WHAT IS BEING ASKED: Leaving out the images, please output every entry exactly as it appears.

INFORMATION PROVIDED:
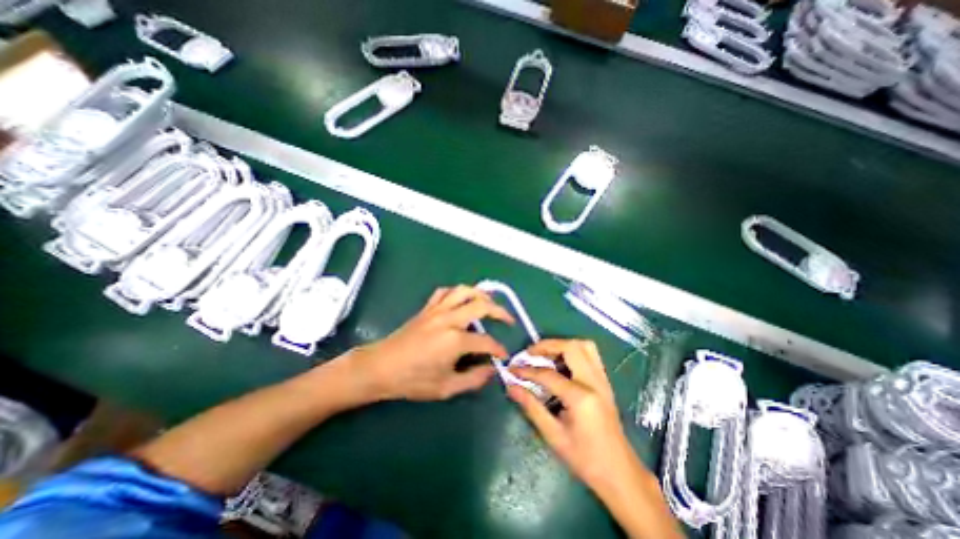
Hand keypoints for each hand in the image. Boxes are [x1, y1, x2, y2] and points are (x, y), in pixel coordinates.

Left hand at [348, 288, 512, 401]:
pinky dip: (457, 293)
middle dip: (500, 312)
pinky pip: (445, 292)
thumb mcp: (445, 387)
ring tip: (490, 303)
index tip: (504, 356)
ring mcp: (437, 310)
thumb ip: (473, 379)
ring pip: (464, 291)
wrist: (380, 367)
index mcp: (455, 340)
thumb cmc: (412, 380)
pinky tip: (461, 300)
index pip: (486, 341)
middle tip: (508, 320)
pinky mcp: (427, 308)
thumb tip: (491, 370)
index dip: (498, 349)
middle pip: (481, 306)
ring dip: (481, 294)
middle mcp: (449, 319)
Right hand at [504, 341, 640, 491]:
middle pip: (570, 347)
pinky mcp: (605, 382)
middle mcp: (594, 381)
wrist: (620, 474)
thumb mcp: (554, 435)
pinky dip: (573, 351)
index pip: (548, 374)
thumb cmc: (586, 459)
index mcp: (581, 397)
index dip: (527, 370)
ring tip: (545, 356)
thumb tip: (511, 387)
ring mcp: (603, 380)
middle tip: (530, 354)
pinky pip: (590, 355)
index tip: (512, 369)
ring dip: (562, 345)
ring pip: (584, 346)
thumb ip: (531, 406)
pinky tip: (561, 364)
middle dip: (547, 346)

SOLUTION TO THIS TASK:
Hand keypoints for each hand in the image. Boxes are [x1, y1, x2, y2] and points are (x, y), in pixel coordinates.

Left hand at [348, 288, 512, 401]:
pinky dip: (457, 293)
middle dip: (500, 312)
pinky pip: (445, 292)
thumb mcp: (445, 387)
ring tip: (490, 303)
index tip: (504, 356)
ring mcp: (437, 310)
thumb ip: (473, 379)
ring pip: (464, 291)
wrist: (380, 367)
index mcp: (455, 340)
thumb cmc: (412, 380)
pinky tip: (461, 300)
index pip: (486, 341)
middle tip: (508, 320)
pinky mcp: (427, 308)
thumb tip: (491, 370)
index dip: (498, 349)
middle pip: (481, 306)
ring dip: (481, 294)
middle mcp: (449, 319)
Right hand at [504, 341, 640, 491]:
middle pip: (570, 347)
pinky mcp: (605, 382)
middle mcp: (594, 381)
wrist: (620, 474)
thumb mcp: (554, 435)
pinky dip: (573, 351)
index pip: (548, 374)
thumb cmc: (586, 459)
index mcp: (581, 397)
index dip: (527, 370)
ring tip: (545, 356)
thumb tip: (511, 387)
ring mcp: (603, 380)
middle tip: (530, 354)
pinky pip: (590, 355)
index tip: (512, 369)
ring dip: (562, 345)
ring pip: (584, 346)
thumb ip: (531, 406)
pinky tip: (561, 364)
middle dip: (547, 346)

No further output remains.